Especialistas advirtieron que, pese a su rapidez, se deben cumplir obligaciones como pensión y visitas
IVÁN LÓPEZ/PORTAVOZ
FOTO: ALEJANDRO LÓPEZ
En Chiapas, el divorcio incausado se ha consolidado como una alternativa legal para quienes buscan poner fin a su matrimonio de manera más rápida y privada. Esta figura jurídica permite que uno de los cónyuges solicite la disolución del vínculo sin tener que demostrar culpabilidad, protegiendo la intimidad de la pareja. Según datos del Consejo de la Judicatura del estado, cerca del 28 por ciento de los divorcios registrados en 2024 se realizaron bajo este procedimiento.

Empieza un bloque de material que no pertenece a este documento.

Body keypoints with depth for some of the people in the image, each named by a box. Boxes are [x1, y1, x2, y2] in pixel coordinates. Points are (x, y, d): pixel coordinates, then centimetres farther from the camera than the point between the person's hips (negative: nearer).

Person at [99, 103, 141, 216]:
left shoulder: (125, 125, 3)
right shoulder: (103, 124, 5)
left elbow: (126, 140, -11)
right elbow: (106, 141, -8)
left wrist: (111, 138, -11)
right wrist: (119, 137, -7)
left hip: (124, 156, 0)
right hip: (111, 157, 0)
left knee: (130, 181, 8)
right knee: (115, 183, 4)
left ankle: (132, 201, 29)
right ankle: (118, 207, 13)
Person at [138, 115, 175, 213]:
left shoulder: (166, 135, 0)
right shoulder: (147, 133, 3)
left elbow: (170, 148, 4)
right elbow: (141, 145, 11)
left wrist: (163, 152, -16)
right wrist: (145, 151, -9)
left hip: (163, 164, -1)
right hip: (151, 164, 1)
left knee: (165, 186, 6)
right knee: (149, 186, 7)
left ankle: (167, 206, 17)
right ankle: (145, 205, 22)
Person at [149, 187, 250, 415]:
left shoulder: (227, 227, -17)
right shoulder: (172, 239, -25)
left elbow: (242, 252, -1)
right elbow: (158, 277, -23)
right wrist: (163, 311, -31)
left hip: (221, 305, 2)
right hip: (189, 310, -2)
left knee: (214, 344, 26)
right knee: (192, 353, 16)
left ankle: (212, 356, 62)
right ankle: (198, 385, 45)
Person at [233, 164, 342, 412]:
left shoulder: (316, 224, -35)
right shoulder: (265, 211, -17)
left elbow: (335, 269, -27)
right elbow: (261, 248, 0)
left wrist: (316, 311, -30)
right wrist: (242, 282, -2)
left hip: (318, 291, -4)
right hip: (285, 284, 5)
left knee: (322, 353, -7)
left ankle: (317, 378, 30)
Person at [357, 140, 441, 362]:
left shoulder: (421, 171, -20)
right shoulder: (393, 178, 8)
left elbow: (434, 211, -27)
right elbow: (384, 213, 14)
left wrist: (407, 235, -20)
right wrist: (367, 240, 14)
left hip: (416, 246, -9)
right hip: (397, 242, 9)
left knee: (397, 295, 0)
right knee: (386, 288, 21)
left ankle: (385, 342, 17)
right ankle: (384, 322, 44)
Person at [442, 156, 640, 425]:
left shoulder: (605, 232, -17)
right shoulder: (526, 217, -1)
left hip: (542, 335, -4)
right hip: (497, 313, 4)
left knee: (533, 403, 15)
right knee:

El proceso se tramita ante juzgados familiares, no en el Registro Civil, y requiere documentación básica como actas de matrimonio y nacimiento, identificación oficial y testigos. Durante la audiencia, el juez puede mediar para establecer acuerdos sobre custodia, alimentos y convivencia, lo que garantiza que los derechos de los hijos sean prioridad. Según el Instituto Nacional de Estadística y Geografía (Inegi), el 62 por ciento de los divorcios con hijos menores incluye resolución sobre custodia y pensión alimenticia.
El divorcio incausado ofrece beneficios claros frente al procedimiento tradicional, reduce el desgaste emocional, acorta los tiempos legales y evita la exposición pública de conflictos privados. En la comarca, donde el promedio de duración de los divorcios convencionales alcanza los ocho meses, este trámite puede concluir en menos de la mitad del tiempo, favoreciendo a quienes buscan un cierre ágil y ordenado de su relación.
No obstante, especialistas en derecho familiar advirtieron que la rapidez no debe sustituir la responsabilidad. Los padres deben cumplir con las obligaciones derivadas de la separación, como asegurar pensión alimenticia, visitas regulares y acuerdos claros sobre la educación y bienestar de los hijos. Datos del Instituto de Seguridad y Servicios Sociales de los Trabajadores del Estado (ISSSTE) revelaron que uno de cada tres padres separados no cumple con la pensión alimenticia, lo que evidencia la necesidad de vigilancia judicial.
El divorcio incausado reflejó un cambio en la percepción social sobre la ruptura matrimonial, al priorizar la eficiencia y la protección de la familia. Según la Secretaría de Gobernación, el índice nacional de divorcios incausados aumentó un 15 por ciento entre 2022 y 2024, lo que indica que cada vez más parejas optan por esta vía como un mecanismo práctico y menos conflictivo.